=== 题目要求 ===
下面这份 ms-swift v3.9.0 更新说明写到 RLHF 部分的 d 条为止，你能从这里接着往下续写吗？

=== 阅读文本 ===
★ ★ ★
Skip to content

v3.9.0

Latest
Compare
Choose a tag to compare
@Jintao-Huang Jintao-Huang released this 13 Oct 17:50
· 13 commits to main since this release

中文版

新特性

  1. Megatron-SWIFT
    a. 支持更多模型架构:Qwen3-VL, Qwen3-Omni, Qwen3-Next, Kimi-VL, InternVL3.5-HF等。完整的模型支持情况,参考支持的模型文档:https://swift.readthedocs.io/en/latest/Instruction/Supported-models-and-datasets.html
    b. 支持KTO训练,包括全参数/LoRA/MoE/多模态/Packing等训练技术等支持。感谢招商银行技术团队@kevssim 的贡献。训练脚本参考:https://github.com/modelscope/ms-swift/tree/main/examples/megatron/rlhf/kto
    c. 支持RM训练,包括全参数/LoRA/MoE/多模态/Packing等训练技术等支持。训练脚本参考:https://github.com/modelscope/ms-swift/tree/main/examples/megatron/rlhf/rm
    d. 支持序列分类模型架构,包括三种任务:regression、single_label_classification、multi_label_classification。训练脚本参考:https://github.com/modelscope/ms-swift/tree/main/examples/megatron/seq_cls
    e. 支持VPP并行技术,减少PP并行的计算空泡,提高GPU利用率,但会略微提高通信量。支持异构PP并行 pipeline_model_parallel_layout,自定义流水线并行(PP/VPP)布局。
    f. DPO等RLHF技术中的ref_model不初始化 main_grad 降低显存占用。
  2. 训练
    a. 序列并行优化,ulysses 和 ring-attention 支持混合使用,实现更长的序列处理能力。支持纯文本和多模态模型的SFT/DPO/GRPO训练。训练脚本参考:https://github.com/modelscope/ms-swift/blob/main/examples/train/sequence_parallel/sequence_parallel.sh
    b. 纯文本及多模态模型Embedding/Reranker/序列分类任务训练支持使用 padding_free 以节约显存资源并加速训练。
    c. Embedding和Reranker训练数据集格式重构,具体参考文档:https://swift.readthedocs.io/en/latest/BestPractices/Embedding.html, https://swift.readthedocs.io/en/latest/BestPractices/Reranker.html
    d. Agent template支持更多模型:deepseek_v3_1, qwen3_coder。(感谢@gakkiri ,@ray075hl 的贡献)
    e. load_from_cache_file 默认值从True改成False,避免因缓存原因导致的未知问题。
  3. RLHF
    a. GRPO支持CHORD算法,在GRPO训练中混合SFT训练,参考文档:https://swift.readthedocs.io/en/latest/Instruction/GRPO/AdvancedResearch/CHORD.html
    b. KTO支持padding free和packing以节约显存资源并加速训练。
    c. GRPO训练 padding_free重构,更好支持多模态模型。
    d. GRPO vLLM 支持PYTORCH_CUDA_ALLOC_CONF="expandable_segments:True"环境变量,减小显存碎片。
★ ★ ★
=== 给定材料 ===

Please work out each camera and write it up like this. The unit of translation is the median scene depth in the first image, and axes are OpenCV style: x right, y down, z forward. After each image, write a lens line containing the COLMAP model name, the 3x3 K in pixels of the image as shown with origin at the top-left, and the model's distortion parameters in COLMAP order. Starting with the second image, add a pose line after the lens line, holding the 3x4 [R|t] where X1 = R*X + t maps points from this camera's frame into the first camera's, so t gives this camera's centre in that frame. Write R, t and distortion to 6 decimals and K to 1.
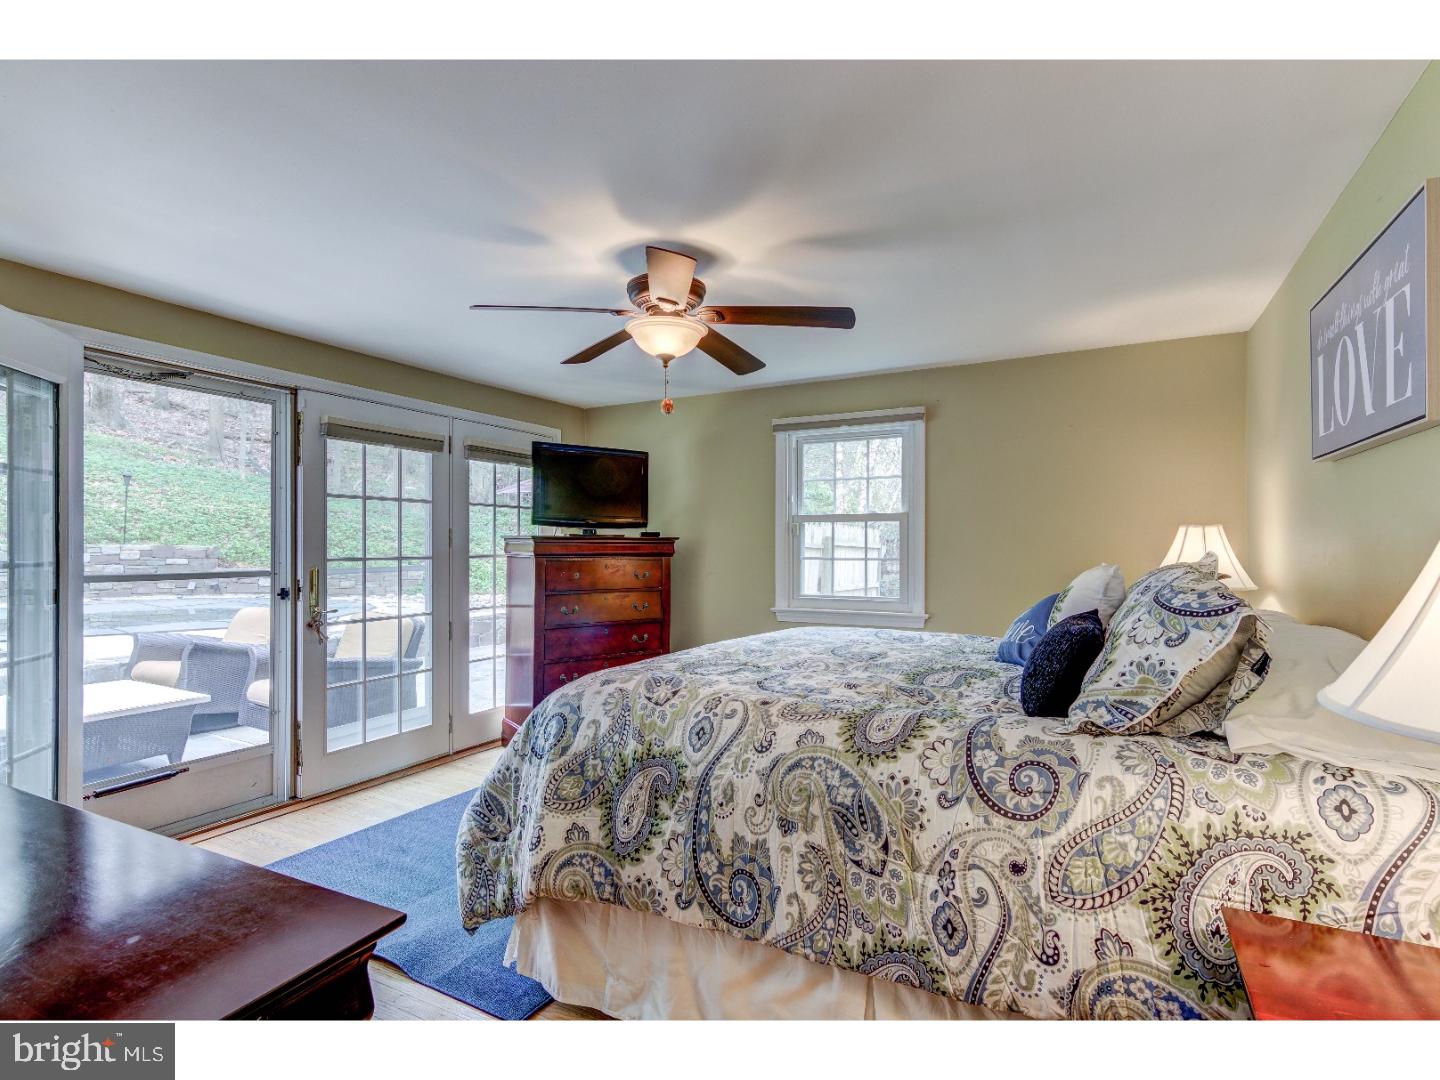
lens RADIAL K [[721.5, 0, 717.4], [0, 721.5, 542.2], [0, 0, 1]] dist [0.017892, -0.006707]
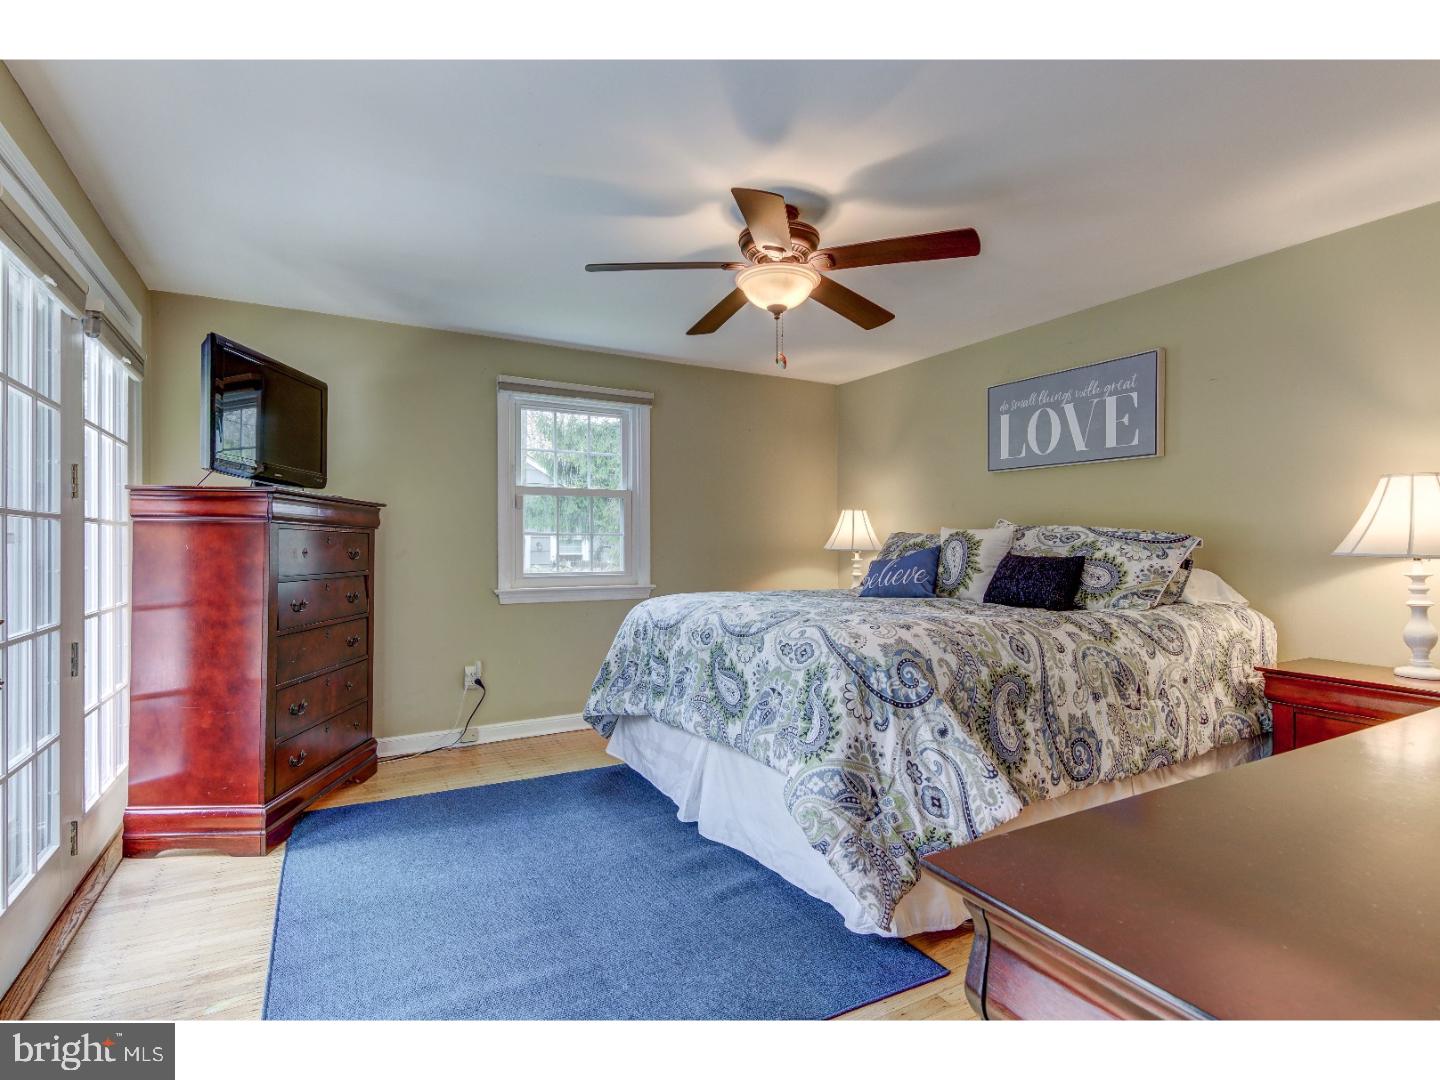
★ ★ ★
=== 书面作答 ===
  4. 推理
    a. 支持Reranker任务的推理/部署 (pt/vllm),以及序列分类任务的推理部署(pt/vllm)。脚本参考:https://github.com/modelscope/ms-swift/tree/main/examples/deploy/reranker, https://github.com/modelscope/ms-swift/tree/main/examples/deploy/seq_cls

新模型

  1. 纯文本模型
    a. Qwen/Qwen3-Next-80B-A3B-Instruct系列,训练脚本参考:https://github.com/modelscope/ms-swift/tree/main/examples/models/qwen3_next
    b. ZhipuAI/GLM-4.6
    c. inclusionAI/Ling-mini-2.0; inclusionAI/Ring-mini-2.0系列
    d. iic/Tongyi-DeepResearch-30B-A3B
    e. ByteDance-Seed/Seed-OSS-36B-Instruct系列(感谢@hpsun1109 的贡献)
    f. deepseek-ai/DeepSeek-V3.1-Terminus
    g. PaddlePaddle/ERNIE-4.5-21B-A3B-Thinking
    h. google/embeddinggemma-300m(embedding模型)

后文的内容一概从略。